Future returns are converted into today’s money using a discount rate which is itself the investment’s expected return. In other words, the investor conventionally assumes that any money received is reinvested in an instrument that provides an identical return. This calculation is called an internal rate of return or IRR.
Besides calculating the expected IRR of the investment, CLO equity investors have a second way to think about valuation. The value of the equity tranche should be the total market value of all the CLO’s assets minus the total market value of its debt (that is, all the tranches above equity in the capital structure).

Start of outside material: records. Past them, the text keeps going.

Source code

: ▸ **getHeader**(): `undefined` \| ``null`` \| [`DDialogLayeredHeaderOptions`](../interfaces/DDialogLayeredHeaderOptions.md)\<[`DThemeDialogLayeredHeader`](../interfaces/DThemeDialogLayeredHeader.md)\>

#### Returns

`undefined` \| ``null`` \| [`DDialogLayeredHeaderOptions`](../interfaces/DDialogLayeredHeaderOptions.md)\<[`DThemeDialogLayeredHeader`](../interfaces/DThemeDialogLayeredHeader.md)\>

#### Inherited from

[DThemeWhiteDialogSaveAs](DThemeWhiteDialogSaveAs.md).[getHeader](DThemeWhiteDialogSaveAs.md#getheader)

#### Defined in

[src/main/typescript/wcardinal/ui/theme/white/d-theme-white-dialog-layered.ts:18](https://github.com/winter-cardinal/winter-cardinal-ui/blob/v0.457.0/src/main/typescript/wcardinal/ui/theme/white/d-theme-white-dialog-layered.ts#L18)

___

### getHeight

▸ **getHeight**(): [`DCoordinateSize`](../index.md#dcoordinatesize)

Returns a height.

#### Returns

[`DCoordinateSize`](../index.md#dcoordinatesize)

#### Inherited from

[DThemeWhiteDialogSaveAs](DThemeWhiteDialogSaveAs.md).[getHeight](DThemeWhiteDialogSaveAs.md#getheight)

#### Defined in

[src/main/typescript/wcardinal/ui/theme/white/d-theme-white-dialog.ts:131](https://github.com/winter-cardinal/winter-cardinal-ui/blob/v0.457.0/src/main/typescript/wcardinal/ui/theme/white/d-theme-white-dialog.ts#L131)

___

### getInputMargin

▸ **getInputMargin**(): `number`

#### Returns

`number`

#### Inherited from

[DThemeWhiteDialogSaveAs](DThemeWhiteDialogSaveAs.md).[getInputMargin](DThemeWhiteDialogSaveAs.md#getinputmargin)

This is referred to as the net asset value of the CLO or sometimes as the market value overcollateralisation.
There are various practical problems in calculating a CLO’s net asset value. For one thing, there may be no visible market price for the CLO’s debt. On the other side of the balance sheet, the investor may well feel confident about the value of most of the CLO’s assets. But there are usually at least a handful of assets in each CLO that are illiquid or obscure and for which it is hard to estimate a price.
One of the biggest uncertainties for CLO equity investors is that they do not know what future assets the manager will buy. When they are marketing the deal to prospective investors, the manager and arranger will often show a list of loans that they expect to buy. However, savvy investors know that this modelled portfolio can vary markedly from the one which emerges in practice.
Another big uncertainty for equity investors, as for debt holders, is that they do not know how long the CLO will last. Although equity investors as a class control the call option, an individual equity investor does not, unless it owns a majority of the tranche.
Therefore, equity investors need to make assumptions about when the CLO will be called. The identity of other investors in the equity tranche could be critical to the timing of a call. Their willingness to call a CLO may depend on the kind of institution they are, their investment mandate, and the price at which they bought the position. Therefore analysing the equity investor base is an important part of valuing the equity.